Mendengar kata kesetaraan pendidikan
Indonesia, pikiran kita akan langsung tertumbuk pada anak-anak usia sekolah
yang bertebaran di jalanan kota atau di sudut-sudut desa terpencil dan kumuh.
Yang kemungkinan besar tidak pernah menyentuh pendidikan di bangku sekolah.
Melihat realita seperti itu, beberapa mahasiswa atau siapapun itu yang terketuk
hatinya akan langsung berpikir keras, bagaimana caranya agar mereka dapat
bersekolah. Minimal mereka memiliki bekal pendidikan untuk hidupnya kelak.
Hingga seringkali kita lihat adanya sekolah gratis di lingkungan tersebut.

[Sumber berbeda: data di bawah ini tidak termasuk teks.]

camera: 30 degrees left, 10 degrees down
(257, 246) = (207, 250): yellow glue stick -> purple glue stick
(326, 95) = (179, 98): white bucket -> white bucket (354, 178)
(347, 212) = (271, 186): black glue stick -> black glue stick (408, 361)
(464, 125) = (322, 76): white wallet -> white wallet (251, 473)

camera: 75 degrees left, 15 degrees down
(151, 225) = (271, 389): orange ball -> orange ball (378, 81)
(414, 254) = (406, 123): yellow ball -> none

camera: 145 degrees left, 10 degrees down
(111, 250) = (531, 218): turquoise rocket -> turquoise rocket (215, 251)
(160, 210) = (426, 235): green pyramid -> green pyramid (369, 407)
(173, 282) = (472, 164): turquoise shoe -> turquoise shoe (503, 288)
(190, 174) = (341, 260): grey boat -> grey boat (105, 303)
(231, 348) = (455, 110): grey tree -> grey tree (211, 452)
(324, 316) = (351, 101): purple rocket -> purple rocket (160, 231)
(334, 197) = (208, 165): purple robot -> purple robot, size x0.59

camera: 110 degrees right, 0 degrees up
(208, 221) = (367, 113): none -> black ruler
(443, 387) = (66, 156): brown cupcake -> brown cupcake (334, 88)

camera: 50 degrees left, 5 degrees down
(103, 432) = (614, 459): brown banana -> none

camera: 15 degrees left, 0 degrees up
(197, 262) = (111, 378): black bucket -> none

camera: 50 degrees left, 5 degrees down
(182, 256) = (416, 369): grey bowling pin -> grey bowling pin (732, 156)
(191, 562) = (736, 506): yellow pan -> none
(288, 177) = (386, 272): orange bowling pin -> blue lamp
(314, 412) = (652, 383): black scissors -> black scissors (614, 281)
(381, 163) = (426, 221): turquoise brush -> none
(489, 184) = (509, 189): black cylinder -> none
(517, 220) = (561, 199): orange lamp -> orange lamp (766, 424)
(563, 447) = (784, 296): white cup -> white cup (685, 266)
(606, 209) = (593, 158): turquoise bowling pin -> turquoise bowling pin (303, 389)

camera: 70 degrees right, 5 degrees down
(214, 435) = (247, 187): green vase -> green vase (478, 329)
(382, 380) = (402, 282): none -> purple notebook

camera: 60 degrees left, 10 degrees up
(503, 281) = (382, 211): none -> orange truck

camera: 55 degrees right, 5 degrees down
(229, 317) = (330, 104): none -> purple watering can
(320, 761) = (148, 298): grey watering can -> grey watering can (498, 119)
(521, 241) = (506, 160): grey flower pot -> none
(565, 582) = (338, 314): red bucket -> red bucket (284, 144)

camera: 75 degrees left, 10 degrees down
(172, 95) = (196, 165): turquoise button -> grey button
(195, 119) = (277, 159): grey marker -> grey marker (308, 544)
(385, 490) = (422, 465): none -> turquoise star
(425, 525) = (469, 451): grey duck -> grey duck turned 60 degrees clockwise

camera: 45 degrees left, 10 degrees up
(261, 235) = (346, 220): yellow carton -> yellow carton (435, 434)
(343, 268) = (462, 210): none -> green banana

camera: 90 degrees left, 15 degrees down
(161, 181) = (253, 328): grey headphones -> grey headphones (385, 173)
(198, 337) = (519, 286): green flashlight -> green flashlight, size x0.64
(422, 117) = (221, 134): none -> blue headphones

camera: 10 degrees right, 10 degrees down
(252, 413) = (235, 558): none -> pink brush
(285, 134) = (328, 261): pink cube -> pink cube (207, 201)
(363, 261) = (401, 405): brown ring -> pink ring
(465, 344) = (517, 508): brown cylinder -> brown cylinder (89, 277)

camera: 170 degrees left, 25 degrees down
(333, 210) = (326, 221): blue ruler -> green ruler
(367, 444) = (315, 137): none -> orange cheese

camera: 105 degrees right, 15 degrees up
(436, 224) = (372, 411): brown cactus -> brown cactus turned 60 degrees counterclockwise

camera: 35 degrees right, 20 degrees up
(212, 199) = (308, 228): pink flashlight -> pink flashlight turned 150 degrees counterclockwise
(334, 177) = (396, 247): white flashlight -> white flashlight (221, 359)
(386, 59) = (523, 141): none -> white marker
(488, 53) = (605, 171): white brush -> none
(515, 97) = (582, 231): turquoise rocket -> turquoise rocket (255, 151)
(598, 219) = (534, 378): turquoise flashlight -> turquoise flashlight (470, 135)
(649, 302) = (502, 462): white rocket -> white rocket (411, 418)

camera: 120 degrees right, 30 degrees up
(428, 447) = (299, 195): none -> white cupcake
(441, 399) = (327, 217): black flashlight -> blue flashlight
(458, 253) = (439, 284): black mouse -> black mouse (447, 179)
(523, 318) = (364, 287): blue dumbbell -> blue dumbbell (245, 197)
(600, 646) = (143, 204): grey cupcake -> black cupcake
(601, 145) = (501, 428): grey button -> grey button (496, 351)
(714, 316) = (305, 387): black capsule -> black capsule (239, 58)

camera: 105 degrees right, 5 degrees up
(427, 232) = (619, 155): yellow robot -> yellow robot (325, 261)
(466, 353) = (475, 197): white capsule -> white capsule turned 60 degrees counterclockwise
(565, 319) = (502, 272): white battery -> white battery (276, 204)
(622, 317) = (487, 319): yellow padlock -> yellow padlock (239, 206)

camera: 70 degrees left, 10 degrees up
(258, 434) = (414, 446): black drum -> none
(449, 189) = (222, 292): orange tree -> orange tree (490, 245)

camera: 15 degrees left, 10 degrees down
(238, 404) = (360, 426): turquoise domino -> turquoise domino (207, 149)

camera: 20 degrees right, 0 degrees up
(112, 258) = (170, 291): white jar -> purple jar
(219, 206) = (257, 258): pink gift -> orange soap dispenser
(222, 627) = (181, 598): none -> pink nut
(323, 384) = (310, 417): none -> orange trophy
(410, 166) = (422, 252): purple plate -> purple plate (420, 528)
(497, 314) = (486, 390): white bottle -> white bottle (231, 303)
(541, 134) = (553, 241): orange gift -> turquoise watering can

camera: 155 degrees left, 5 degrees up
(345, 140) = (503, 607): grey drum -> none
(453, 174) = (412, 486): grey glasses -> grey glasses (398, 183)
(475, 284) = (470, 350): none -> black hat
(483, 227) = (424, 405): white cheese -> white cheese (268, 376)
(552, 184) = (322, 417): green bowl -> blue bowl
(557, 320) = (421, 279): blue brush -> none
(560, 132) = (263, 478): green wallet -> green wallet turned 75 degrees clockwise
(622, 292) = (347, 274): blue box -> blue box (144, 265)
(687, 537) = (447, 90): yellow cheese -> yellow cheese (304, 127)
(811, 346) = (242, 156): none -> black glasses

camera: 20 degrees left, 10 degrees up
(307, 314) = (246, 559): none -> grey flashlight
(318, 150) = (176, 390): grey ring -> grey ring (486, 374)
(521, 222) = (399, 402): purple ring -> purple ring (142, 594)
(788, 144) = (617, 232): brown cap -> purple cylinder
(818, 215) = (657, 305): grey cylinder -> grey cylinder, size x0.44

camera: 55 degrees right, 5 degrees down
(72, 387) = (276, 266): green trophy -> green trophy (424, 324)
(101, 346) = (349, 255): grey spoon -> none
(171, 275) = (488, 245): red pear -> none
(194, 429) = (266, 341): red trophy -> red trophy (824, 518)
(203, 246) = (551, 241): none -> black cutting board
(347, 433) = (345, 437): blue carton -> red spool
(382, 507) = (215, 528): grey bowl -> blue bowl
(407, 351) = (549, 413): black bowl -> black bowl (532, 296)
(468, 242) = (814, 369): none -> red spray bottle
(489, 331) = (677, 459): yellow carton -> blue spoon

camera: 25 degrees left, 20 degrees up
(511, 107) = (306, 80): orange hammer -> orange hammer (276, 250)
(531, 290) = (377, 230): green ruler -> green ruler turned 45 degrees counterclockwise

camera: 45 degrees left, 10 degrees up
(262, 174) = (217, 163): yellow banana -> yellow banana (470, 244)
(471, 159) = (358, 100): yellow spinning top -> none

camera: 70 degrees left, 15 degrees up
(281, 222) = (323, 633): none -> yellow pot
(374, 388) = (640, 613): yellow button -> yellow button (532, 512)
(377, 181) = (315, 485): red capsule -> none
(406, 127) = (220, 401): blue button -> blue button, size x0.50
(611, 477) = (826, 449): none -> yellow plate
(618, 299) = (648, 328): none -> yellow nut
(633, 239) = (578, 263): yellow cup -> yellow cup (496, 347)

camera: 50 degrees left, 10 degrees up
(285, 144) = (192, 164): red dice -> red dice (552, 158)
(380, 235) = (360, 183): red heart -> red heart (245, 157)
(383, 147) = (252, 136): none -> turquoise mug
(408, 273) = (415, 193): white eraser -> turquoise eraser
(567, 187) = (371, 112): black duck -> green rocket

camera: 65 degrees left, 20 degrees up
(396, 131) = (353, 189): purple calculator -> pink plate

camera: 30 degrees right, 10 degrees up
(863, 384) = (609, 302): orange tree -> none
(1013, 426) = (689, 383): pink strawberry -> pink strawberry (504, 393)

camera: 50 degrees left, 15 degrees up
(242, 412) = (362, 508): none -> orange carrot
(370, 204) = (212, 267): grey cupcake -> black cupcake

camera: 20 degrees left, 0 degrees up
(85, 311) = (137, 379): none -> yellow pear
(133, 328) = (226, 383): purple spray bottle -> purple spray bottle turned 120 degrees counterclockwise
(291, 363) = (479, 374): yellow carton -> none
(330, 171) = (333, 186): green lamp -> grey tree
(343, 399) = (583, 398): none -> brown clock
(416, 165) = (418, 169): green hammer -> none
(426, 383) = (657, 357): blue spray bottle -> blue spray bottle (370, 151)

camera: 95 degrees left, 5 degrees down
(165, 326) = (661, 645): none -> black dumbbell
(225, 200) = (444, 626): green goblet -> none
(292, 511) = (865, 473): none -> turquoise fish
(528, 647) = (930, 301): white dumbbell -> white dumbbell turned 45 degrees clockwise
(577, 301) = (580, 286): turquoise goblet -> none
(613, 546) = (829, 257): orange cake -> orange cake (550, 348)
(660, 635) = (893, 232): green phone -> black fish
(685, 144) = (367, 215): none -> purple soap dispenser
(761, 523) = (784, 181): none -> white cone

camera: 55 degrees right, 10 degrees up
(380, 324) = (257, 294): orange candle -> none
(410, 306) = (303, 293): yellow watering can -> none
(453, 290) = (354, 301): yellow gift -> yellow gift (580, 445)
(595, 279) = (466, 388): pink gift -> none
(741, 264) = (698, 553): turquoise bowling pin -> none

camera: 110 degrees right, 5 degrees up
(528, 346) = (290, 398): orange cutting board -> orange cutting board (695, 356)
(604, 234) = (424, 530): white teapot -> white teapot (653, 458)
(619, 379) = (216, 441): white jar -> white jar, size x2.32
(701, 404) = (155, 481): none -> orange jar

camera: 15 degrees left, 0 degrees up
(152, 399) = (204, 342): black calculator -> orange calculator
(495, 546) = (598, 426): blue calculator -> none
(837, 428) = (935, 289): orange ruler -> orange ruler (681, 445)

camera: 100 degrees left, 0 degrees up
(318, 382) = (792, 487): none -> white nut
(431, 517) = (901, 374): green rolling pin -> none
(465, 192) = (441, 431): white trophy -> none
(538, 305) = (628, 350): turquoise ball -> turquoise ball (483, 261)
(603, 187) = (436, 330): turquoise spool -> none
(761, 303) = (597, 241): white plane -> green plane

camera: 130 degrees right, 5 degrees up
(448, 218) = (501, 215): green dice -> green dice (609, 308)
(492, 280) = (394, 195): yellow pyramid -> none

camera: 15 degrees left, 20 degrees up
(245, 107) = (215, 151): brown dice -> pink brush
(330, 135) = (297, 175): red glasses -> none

Entah itu akan menuai hasil atau tidak, mereka hanya bisa terus berusaha.
Nah, itu baru segelintir dari
tindakan untuk mengentaskan kebutaan pendidikan di kalangan keluarga kurang
mampu. Masih banyak hal kecil yang dapat kita lakukan untuk mensetarakan
pendidikan untuk kaum menengah ke bawah itu dengan hal-hal kecil, misalkan
dengan membuka perpustakaan kecil-kecilan atau membuka sekolah keterampilan
sehingga dapat langsung mengaplikasikan apa yang di ajarkan disana. Sehingga
akan terasa langsung manfaatnya.
Seluruh tindakan yang terurai diatas
itu masih dalam kategori tindakan kecil
dan belum sesuai standar pendidikan. Yang artinya masih belum bisa menyetarakan
pendidikan Indonesia. Lantas, bagaimana yang harus dilakukan selanjutnya?
Kenaikan
harga BBM beberapa tahun terakhir ini yang diikuti dengan kenaikan harga
kebutuhan pokok lainnya, akan menurunkan kemampuan daya beli penduduk miskin.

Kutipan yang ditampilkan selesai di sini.